Electronic Thesis and Dissertation Repository

Degree

Doctor of Philosophy

Program

Biology

Supervisor

Dr. Irena Creed

Abstract

The release of greenhouse gases into the atmosphere is becoming an increasingly important problem due to the overwhelming evidence of the relationship between rising greenhouse gas concentrations and increased global temperatures. It is important that we gain a better understanding of the processes controlling the release of N2O, a powerful greenhouse gas. Topographic influences on soil temperature, moisture, reduction-oxidation (redox) potential, dissolved organic carbon, and nitrate conditions, which in turn influence N2O release, were investigated in a natural temperate forest ecosystem in Ontario, Canada. Wetland positions were observed to have the conditions most suited for N2O production (redox potential between +100 and -100 mV). More N2O was released during the summer from the inner (IW) and outer (OW) wetland positions than from lowland and upland topographic positions.

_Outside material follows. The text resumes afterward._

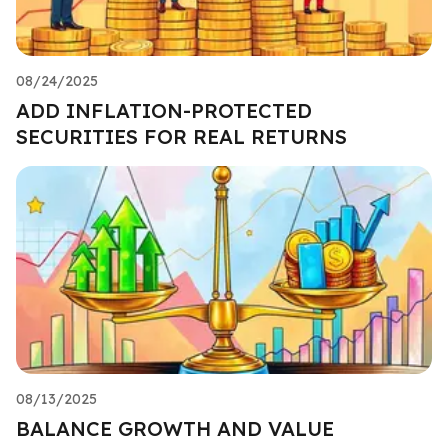
08/24/2025
ADD INFLATION-PROTECTED
SECURITIES FOR REAL RETURNS
08/13/2025
BALANCE GROWTH AND VALUE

Significant positive relationships between N2O efflux and precipitation events in both the IW and OW were observed, suggesting that precipitation creates conditions that promote bursts of N2O release. In addition, substantial biogeochemical activities were observed during the non-growing season under a snow-pack, including denitrification, which can produce N2O. It is important that we gain a better understanding of the processes controlling the release of N2O during the non-growing season. Fluxes of N2 were estimated using the acetylene inhibition technique from wetland positions that had the optimal redox conditions. Adding N2 and N2O fluxes to catchment N export not only reduced the discrepancy in N export observed among catchments but also between N inputs and outputs. During summer months, rainfall events can be used to predict N2O fluxes from the wetland positions within catchments in temperate forests and the IW position had greater potential of reducing N2O to N2 compared to the OW and the lowland and upland areas. Failing to account for winter denitrification products may lead to underestimation of annual N losses.